━━━━━ SUPPLIED PASSAGE ━━━━━

1 Dry Tortugas Laboratory, Carnegie Institution of Washington, and Edward Martin Biological Laboratory, Swarthmore College, Swarthmore, Pennsylvania

1. The extreme variation in the reproductive system of large specimens of the sea-cucumber, Holothuria parvula, is investigated by means of dissection and microscopic examination.

2. As a result of frequent transverse fission, specimens are found in three conditions irrespective of the variation in the reproductive system: (I) apparently whole animals, (II) anterior fission halves which are obviously regenerating new posterior ends, and (III) posterior fission halves which are obviously regenerating new anterior ends.

3. Sterility existed in all animals of Group III, but in none of Group I.

4. In small specimens of Group I, the degree of development of the reproductive system is correlated with the size of the animal, but in specimens of medium size or larger all stages in the typical development of the system occur.

The simplest gonad consists of nests of germ cells imbedded in the dorsal mesentery which originate from cells in the hypertrophied left epithelium.

━━━━━ SUPPLIED RECORDS ━━━━━

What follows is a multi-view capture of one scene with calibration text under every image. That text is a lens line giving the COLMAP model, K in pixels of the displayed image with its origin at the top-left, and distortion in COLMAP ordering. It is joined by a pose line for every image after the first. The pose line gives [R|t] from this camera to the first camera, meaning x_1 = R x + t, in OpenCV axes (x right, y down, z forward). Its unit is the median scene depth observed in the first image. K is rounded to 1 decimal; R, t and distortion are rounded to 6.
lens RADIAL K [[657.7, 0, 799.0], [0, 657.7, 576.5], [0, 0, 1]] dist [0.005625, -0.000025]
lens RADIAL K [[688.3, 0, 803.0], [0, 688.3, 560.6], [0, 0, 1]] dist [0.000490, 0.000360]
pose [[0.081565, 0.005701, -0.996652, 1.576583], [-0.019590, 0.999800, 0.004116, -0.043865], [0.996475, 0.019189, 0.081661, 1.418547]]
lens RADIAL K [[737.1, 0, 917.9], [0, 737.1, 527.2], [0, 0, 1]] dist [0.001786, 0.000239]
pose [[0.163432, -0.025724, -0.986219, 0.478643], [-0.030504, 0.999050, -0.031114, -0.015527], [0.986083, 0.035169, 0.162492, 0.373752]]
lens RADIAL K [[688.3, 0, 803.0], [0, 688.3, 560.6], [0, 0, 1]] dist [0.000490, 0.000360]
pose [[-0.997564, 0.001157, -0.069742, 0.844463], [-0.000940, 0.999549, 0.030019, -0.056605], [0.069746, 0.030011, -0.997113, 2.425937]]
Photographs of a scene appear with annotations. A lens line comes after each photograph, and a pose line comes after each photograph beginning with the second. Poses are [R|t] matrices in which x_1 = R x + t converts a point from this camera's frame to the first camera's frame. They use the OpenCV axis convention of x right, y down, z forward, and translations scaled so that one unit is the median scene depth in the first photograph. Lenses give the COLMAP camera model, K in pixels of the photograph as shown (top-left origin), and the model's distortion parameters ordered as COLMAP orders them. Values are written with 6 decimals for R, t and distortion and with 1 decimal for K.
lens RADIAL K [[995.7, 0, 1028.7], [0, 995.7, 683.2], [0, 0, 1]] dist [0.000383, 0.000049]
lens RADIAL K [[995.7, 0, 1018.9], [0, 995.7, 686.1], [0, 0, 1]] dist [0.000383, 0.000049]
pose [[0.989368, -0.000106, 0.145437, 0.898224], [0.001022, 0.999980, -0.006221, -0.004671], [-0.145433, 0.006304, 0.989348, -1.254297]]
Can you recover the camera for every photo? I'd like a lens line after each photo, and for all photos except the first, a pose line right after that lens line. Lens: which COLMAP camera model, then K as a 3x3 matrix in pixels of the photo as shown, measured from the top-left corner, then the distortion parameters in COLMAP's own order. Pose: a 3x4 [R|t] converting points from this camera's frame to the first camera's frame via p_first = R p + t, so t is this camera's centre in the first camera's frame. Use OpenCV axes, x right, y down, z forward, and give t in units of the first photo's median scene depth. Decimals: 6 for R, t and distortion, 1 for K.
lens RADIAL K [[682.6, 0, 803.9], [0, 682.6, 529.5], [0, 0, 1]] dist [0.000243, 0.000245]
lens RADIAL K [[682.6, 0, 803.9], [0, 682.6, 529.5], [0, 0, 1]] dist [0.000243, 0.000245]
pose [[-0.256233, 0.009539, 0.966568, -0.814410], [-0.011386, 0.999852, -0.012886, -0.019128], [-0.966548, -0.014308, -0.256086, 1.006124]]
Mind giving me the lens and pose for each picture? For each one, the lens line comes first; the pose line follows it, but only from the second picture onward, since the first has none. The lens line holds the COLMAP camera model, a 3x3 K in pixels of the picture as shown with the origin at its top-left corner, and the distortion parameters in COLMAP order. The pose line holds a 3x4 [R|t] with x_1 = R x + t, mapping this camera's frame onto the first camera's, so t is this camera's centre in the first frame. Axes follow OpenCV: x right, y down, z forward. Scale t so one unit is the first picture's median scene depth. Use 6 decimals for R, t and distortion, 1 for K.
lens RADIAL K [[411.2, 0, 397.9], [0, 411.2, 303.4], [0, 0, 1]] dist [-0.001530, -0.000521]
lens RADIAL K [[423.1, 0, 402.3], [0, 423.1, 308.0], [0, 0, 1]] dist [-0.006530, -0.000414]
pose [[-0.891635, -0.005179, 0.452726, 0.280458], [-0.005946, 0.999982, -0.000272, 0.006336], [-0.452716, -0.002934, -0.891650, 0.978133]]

━━━━━

■ YOUR INSTRUCTIONS ■
Rewrite everything in the sea-cucumber summary from "2. As a result" down to "hypertrophied left epithelium.", changing "reproductive system" to "genital system".

■ TASK RESULT ■
2. As a result of frequent transverse fission, specimens are found in three conditions irrespective of the variation in the genital system: (I) apparently whole animals, (II) anterior fission halves which are obviously regenerating new posterior ends, and (III) posterior fission halves which are obviously regenerating new anterior ends.

3. Sterility existed in all animals of Group III, but in none of Group I.

4. In small specimens of Group I, the degree of development of the genital system is correlated with the size of the animal, but in specimens of medium size or larger all stages in the typical development of the system occur.

The simplest gonad consists of nests of germ cells imbedded in the dorsal mesentery which originate from cells in the hypertrophied left epithelium.